I have a dataframe which I want to group, filter columns by regex, and then sum.
My code looks like this:
import pandas as pd
df = pd.DataFrame({'ID':[1,1,2,2,3,3],
'Invasive' : [12,1,1,0,1,0],
'invasive': [1,4,5,3,4,6],
'Wild':[4,7,1,0,0,0],
'wild':[0,0,9,8,3,2],
'Crop':[0,0,0,0,0,0],
'Crop_2':[2,3,2,2,1,2]})
df.groupby(['ID']).filter(regex='(Invasive)|(invasive)|(Wild)|(wild)').sum()

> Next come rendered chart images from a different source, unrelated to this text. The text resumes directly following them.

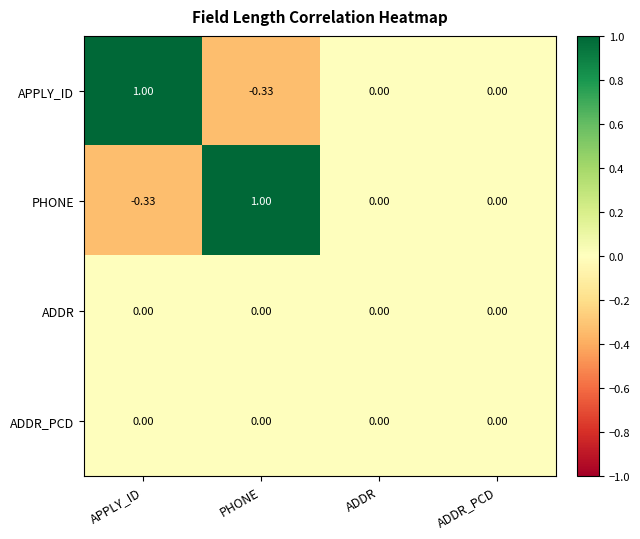

Which series changed the most between PHONE and ADDR?

PHONE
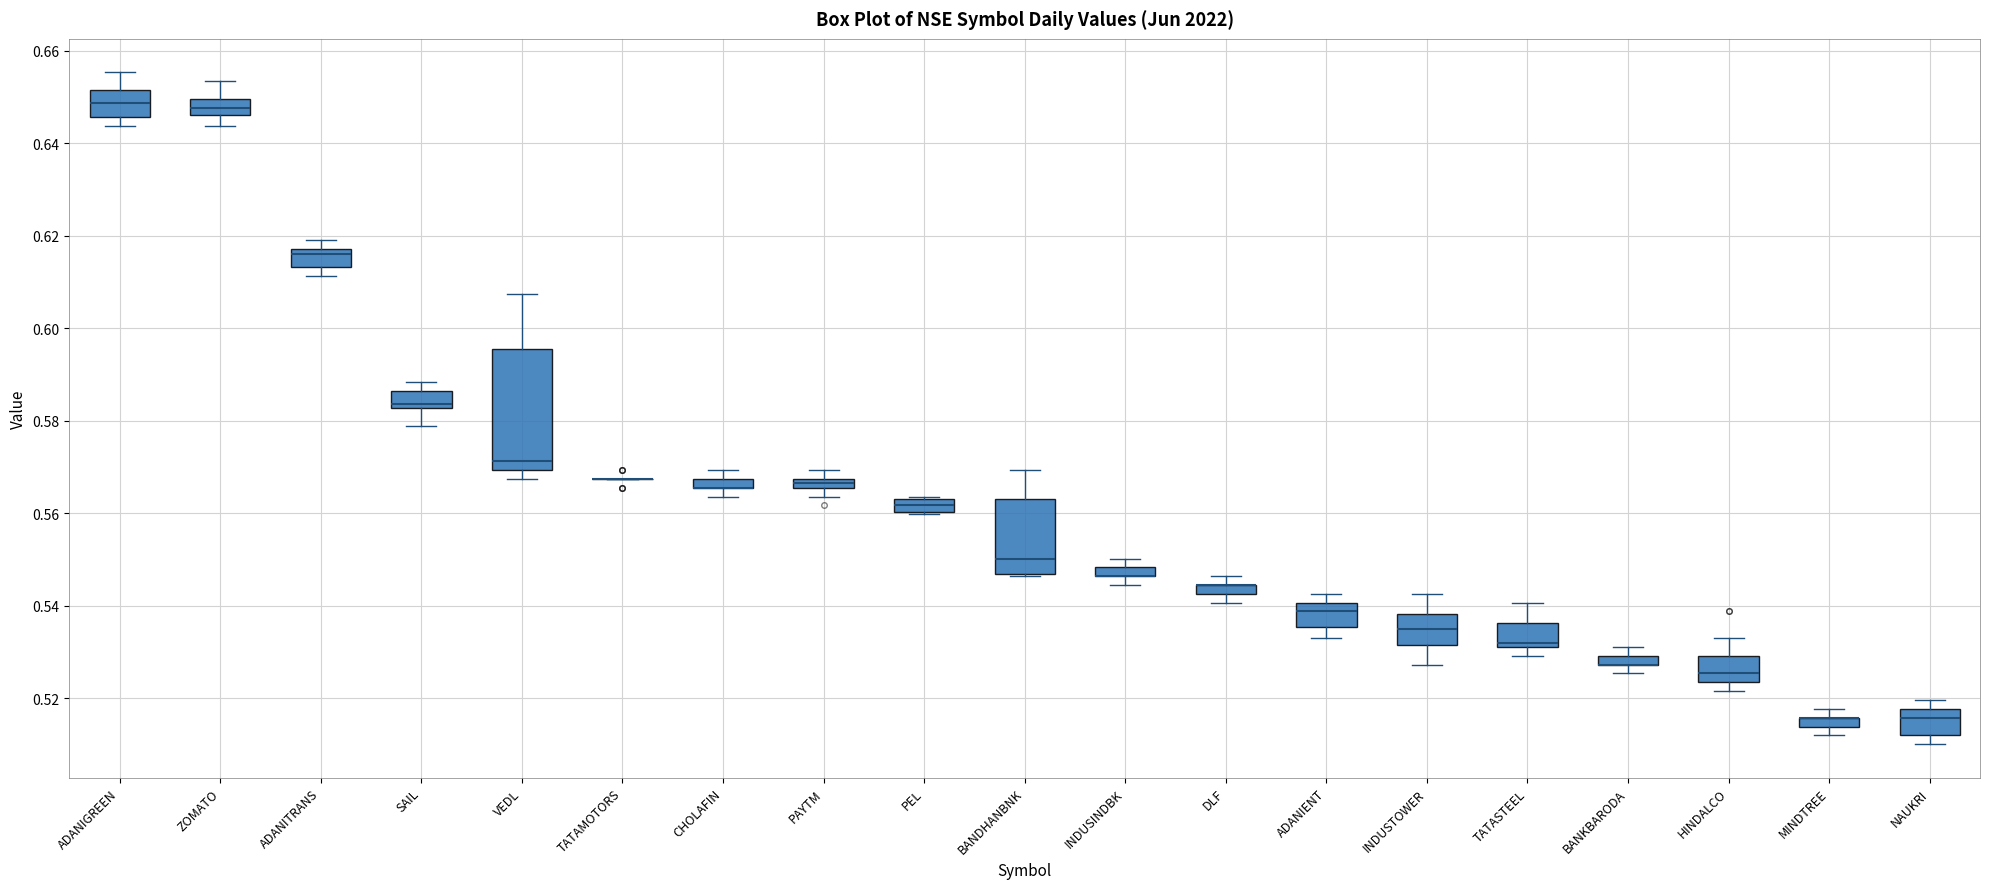

Where is the lower edge of the box for ADANIGREEN on the y-axis? The values are not printed on the chart, so give them approximately, as read against the axis.

0.646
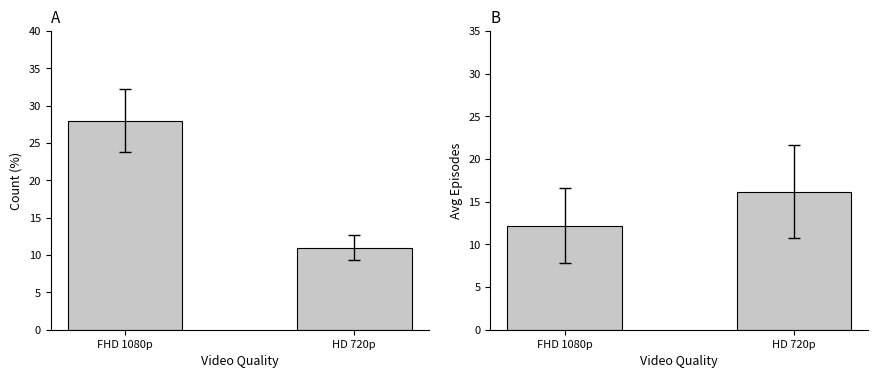

Rank the series by their maximum value, from lowest to highest.

Avg Episodes, Count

The error message I get is:
DataFrameGroupBy.filter() missing 1 required positional argument: 'func'
I get the same Err message if groupby
comes after filter
Why does this happen? Where do I input the func
argument?
EDIT:
My Expected output is one column that has summed across the filtered columns and is grouped by ID. E.g.:
ID Output
0 1 29
1 2 27
2 3 16
CodePudding user response:
What you want to do doesn't make sense, groupby.filter
is to filter rows, not to be confused with DataFrame.filter
.
You likely want to filter the columns, then to aggregate:
df.filter(regex='(?i)(Invasive|Wild)').groupby(df['ID']).sum()
NB. I replaced (Invasive)|(invasive)|(Wild)|(wild)
by (?i)(Invasive|Wild)
, which means 'InvasiveOR
Wild` independently of the case.
Output:
Invasive invasive Wild wild
ID
1 13 5 11 0
2 1 8 1 17
3 1 10 0 5
edit:
the output that you show needs a further summation per row:
out = (df.filter(regex='(?i)(Invasive|Wild)')
.groupby(df['ID']).sum()
.sum(axis=1)
.reset_index(name='Output')
)
# or with summation before:
out = (df.filter(regex='(?i)(Invasive|Wild)')
.sum(axis=1)
.groupby(df['ID']).sum()
.reset_index(name='Output')
)
Output:
ID Output
0 1 29
1 2 27
2 3 16